Shellfish aquaculture can increase food production, create economic opportunities in coastal areas and enhance natural harvests. To foster successful, responsible, and sustainable aquaculture for the future, we need to understand how aquaculture gear may interact with the biology, ecology, and habitat of an ecosystem. Off-bottom oyster cages are growing in popularity as a method for culturing large numbers of oysters in a small footprint. These cages create complex 3-dimensional structure that may attract fish and other animals seeking food sources, shelter, and refuge from water currents or protection from predators. Because of the cages' structure, they may function like naturally occurring rock reefs, providing beneficial habitat to ecologically and economically important fish and invertebrates. Understanding if and how oyster cages function like naturally occurring habitats may help with regulatory and permitting processes when siting new shellfish farms.

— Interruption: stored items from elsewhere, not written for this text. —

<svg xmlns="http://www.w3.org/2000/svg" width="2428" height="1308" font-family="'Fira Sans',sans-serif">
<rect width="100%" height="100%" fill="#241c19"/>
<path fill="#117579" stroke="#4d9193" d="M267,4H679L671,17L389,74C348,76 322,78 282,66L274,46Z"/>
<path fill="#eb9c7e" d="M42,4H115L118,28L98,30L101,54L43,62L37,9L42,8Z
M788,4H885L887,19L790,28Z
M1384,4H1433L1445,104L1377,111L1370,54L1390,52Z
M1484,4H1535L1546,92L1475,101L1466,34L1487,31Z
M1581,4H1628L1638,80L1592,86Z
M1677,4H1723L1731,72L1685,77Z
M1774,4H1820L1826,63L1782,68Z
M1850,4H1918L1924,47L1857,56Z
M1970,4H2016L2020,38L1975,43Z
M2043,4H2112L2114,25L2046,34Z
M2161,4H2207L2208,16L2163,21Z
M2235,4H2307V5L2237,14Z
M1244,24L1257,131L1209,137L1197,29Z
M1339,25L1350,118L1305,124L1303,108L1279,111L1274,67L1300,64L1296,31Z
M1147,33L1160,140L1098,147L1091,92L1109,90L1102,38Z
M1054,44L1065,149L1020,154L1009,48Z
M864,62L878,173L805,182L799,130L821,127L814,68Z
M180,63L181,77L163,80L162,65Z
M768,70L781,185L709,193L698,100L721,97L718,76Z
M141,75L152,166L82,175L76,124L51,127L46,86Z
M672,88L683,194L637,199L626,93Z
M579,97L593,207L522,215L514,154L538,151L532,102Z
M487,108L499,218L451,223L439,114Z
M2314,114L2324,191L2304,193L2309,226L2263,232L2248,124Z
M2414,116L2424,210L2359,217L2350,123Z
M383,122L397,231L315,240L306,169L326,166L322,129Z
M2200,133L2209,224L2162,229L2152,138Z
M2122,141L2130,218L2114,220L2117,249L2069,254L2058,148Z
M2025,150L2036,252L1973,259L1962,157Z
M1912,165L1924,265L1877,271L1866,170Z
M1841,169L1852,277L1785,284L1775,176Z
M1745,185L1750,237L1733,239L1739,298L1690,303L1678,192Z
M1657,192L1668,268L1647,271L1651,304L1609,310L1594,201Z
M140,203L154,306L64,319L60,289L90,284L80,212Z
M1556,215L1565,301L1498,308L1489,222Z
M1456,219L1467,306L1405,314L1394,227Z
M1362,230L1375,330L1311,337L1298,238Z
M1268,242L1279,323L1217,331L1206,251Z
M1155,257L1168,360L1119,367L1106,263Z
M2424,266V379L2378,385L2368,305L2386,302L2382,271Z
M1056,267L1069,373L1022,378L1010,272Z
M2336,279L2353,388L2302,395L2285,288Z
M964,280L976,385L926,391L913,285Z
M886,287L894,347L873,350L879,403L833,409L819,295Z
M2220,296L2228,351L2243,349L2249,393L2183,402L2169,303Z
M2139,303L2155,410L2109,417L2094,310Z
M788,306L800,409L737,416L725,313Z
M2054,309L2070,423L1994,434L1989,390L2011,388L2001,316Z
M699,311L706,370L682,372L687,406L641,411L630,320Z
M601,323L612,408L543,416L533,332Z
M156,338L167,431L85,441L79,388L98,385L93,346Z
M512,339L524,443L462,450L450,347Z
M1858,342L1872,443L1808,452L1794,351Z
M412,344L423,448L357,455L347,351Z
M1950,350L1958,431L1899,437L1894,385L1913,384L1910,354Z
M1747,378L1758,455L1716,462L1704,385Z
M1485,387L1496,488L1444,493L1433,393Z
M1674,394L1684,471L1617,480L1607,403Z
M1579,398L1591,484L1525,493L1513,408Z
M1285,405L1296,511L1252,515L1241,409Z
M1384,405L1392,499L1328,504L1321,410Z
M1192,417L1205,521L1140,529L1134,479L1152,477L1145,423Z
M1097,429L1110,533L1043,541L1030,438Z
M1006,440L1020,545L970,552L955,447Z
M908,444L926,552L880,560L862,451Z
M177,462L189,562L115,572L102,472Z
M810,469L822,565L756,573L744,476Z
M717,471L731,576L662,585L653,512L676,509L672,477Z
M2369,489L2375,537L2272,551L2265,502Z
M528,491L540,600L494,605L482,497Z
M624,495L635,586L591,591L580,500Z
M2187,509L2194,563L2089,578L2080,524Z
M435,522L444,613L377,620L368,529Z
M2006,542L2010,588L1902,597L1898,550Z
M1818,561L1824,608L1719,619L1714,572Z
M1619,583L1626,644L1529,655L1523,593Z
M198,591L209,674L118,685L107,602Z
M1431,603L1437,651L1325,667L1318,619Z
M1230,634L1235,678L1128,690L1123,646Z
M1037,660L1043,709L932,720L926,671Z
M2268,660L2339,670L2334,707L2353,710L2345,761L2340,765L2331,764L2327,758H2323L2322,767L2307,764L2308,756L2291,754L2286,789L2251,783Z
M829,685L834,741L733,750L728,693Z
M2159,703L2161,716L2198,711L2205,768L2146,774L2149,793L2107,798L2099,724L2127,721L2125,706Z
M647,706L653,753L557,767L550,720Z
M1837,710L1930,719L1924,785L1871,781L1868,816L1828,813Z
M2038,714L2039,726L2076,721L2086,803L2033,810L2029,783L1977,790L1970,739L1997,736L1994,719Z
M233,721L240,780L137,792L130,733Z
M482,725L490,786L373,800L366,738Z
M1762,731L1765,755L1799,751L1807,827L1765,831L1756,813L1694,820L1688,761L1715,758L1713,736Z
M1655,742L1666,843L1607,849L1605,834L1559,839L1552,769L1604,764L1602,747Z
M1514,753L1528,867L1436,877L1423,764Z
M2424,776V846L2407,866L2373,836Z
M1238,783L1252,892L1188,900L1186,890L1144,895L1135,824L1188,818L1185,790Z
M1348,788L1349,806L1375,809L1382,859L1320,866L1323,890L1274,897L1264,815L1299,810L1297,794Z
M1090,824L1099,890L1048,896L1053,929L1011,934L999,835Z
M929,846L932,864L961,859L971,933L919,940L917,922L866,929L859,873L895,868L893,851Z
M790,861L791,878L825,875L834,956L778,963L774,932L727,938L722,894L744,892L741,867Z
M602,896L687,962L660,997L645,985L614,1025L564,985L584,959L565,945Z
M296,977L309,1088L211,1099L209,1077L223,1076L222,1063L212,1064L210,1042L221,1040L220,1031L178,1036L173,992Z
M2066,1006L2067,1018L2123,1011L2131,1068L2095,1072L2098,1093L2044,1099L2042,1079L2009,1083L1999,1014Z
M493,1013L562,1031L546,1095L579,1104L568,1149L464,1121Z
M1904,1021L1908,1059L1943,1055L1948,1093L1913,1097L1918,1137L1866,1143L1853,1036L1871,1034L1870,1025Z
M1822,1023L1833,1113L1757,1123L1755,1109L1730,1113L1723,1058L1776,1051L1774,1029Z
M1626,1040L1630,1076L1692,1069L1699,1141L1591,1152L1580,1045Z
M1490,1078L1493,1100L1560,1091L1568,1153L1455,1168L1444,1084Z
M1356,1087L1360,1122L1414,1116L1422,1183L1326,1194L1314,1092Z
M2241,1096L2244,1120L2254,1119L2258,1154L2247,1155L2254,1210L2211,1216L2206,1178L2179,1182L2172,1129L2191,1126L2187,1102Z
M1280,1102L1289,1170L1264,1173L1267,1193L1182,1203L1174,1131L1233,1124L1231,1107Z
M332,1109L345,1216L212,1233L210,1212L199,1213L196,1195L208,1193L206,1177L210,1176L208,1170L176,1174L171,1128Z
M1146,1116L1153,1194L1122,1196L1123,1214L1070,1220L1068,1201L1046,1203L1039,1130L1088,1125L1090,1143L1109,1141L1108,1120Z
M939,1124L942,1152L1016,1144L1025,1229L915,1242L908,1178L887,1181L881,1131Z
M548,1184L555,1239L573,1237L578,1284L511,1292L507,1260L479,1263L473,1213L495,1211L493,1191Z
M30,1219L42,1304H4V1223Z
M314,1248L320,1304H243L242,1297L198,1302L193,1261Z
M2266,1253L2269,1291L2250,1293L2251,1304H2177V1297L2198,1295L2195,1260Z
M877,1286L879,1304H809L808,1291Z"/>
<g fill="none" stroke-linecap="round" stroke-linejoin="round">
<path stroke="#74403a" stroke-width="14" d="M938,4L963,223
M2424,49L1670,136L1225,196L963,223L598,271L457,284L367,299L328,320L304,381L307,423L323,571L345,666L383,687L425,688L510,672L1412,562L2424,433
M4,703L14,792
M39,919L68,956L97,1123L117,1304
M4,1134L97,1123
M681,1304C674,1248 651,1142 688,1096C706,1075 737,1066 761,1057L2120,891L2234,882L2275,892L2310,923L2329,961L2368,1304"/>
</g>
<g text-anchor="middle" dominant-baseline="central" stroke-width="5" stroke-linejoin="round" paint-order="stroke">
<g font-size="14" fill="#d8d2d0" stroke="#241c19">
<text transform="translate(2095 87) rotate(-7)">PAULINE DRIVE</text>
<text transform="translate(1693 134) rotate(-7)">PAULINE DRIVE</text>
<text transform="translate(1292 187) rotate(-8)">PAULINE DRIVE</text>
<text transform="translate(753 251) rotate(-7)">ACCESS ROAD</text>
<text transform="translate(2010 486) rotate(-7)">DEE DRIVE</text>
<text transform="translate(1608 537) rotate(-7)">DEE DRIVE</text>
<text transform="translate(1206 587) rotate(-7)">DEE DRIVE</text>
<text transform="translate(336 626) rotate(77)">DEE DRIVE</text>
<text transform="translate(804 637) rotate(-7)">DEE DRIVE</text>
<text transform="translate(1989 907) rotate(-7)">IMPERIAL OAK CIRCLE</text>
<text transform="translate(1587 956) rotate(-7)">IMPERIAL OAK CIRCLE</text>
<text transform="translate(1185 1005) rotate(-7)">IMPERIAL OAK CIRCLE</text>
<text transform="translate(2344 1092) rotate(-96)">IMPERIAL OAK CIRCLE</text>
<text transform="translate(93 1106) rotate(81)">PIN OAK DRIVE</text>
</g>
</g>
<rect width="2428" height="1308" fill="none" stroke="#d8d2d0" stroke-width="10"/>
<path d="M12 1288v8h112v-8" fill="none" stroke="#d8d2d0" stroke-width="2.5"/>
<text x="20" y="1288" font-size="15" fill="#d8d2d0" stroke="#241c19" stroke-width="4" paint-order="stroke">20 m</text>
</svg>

Naturally occurring rock reefs create habitat complexity in an often otherwise flat and featureless landscape. Rock reefs add vertical height in the water column, crevices and shading for hiding, and surfaces on which epibenthic organisms can colonize and grow. Complex habitats like these often have greater density and diversity of species than a less complex habitat like a flat seafloor. Because of this, oyster cages may be providing benefits similar to those of rock reef habitats. While there is limited scientific data available on aquaculture gear as habitat, extensive anecdotal evidence from commercial shellfish growers suggests that both fish and invertebrates may be using the gear as habitat.
We're conducting a series of field experiments to better understand how fish interact with oyster cages used in shellfish aquaculture farming operations.